Witnesses also testified that they saw Hazners pushing and beating Jews and forcing Jews to move inside the burning Choral Synagogue in Riga, where as many as 1000 Latvian Jews may have died.


Jacob Wagenheim, 59, of Herzliya, said he heard Hazners giving orders to punish people in the Riga Jewish ghetto. “They were beaten according to his order and many disappeared,” he said. Wagenheim, who said he was a prisoner in the ghetto, often saw Hazners there. “He didn’t talk, he screamed,” the Israeli, speaking softly in Yiddish, testified. Last year in Israel, police authorities showed Wagenheim several pictures of suspected war criminals. He said he “immediately recognized” two pictures of Hazners, Dicker reported.

Meyer Loewenstein, 63, of Yaffo Daled, said he was taken to the ghetto with his family from his Riga home in early August, 1941. While returning to the ghetto from a forced work detail in October, 1941, he was forced to stand in line as guards searched the prisoners for food. While there, Loewenstein testified, he saw Hazners dressed in a Latvian army uniform with a revolver at his side. “It was just seconds but I succeeded in seeing him (Hazners) pushing and shaking the people,” Loewenstein said.

Ber Mandelkorn of Tel Aviv, testified that Hazners was the Latvian police officer who, in July 1941, beat him so hard that “two or three” of his teeth fell from his mouth a few days later.

In addition, Mandelkorn, speaking in Hebrew, testified he saw Hazners, armed with a revolver and dressed in a military uniform “push people inside” the burning Choral Synagogue. “He pushed the people inside. People went out and he yelled at them and pushed them back into the synagogue,” Mandelkorn said. The INS provided an interpreter for translations from Hebrew and Yiddish.


Hazners is a nationally prominent Latvian emigre who once made broadcasts for the U.S.-sponsored Voice of America and for Radio Liberty. He is accused by the INS of having entered the United States in 1956 from Hamburg, Germany by failing to declare his role in Nazi-sponsored war crimes during World War II. If found guilty, Hazners, who is not a citizen, but who holds permanent resident alien status, could be deported.

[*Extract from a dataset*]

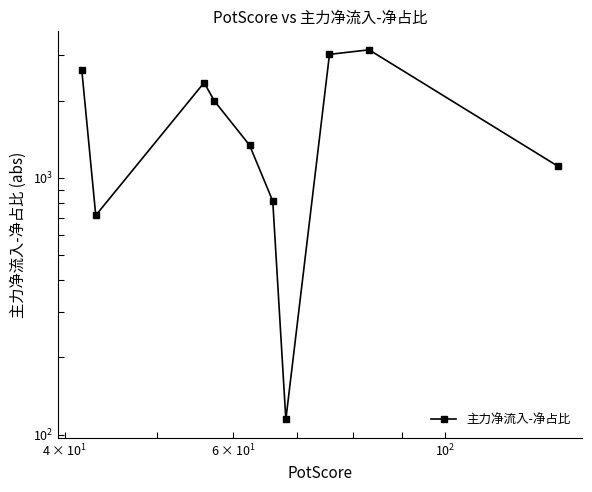

True or false: the data has more than 2 interior local peaks.

False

Hazners’ attorney, Ivars Berzins of Babylon, I.I., has attempted to link the three witnesses to Soviet Communist authorities and to the Soviet secret police, KGB. He claimed the government’s charges have “made in Moscow” written all over them. However, the IRS Judge, Anthony De Gato, has refused to allow Berzins to pursue that line of questioning.


Meanwhile, the Times-Union, which has given extensive coverage of the trial, reported that the INS’ nationwide effort to deport suspected Nazi war criminals has been severely damaged by sloppy preparation of cases and those responsible for the breakdowns may be disciplined. Among the cases endangered are those of Hazners and two who are alleged to have been his subordinates in Latvia: Boleslav Maikovskis, now on trial in New York City, and Karlis Detlavs, whose trial is scheduled to begin today in Baltimore.

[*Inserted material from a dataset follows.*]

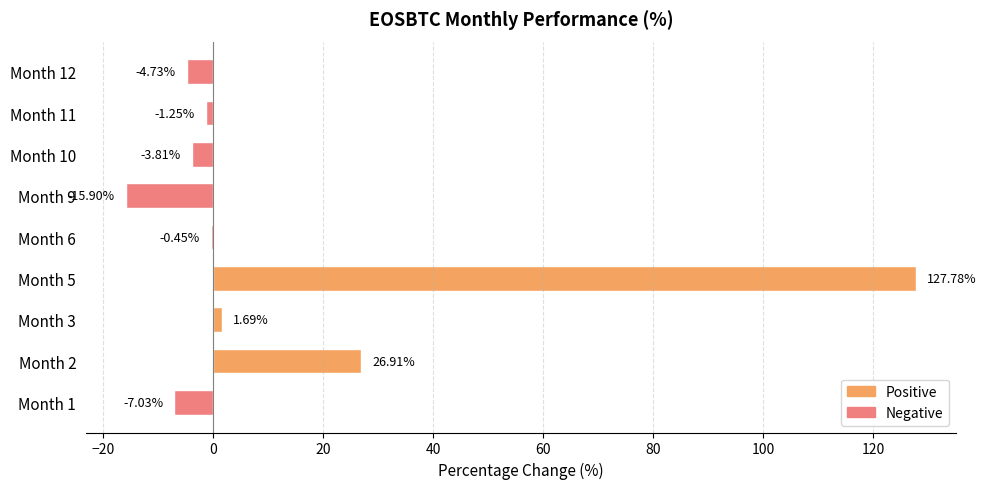

Which has a higher value, Month 3 or Month 5?

Month 5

The government’s principal problem, the Times-Union reported, is believed to be a lack of coordination of the various prosecutions which may eventually number more than 20 and the incompetence of some of the INS authorities.

Attempts are now underway the INS Washington headquarters to correct the situation and disciplinary action may result against the lawyers, investigators and administrators responsible, it was learned. Martin Mendelsohn of Washington, a lawyer in private practice, was named last month special chief prosecutor by David W. Crosland, the INS general counsel, to spearhead the effort. The government has been preparing the cases for more than a year.

“I am dismayed at what has been happening,” Mendelsohn, who attended the Hazner hearing last week, said from his Washington office. Cros-land said he was unfamiliar with Mendelsohn’s view but would speak to him soon about it, the Times-Union reported. Crosland conceded the INS had suffered from “diffused responsibility” in the war crimes cases but he said he had taken several steps, including the appointment of Mendelsohn, to correct the problem.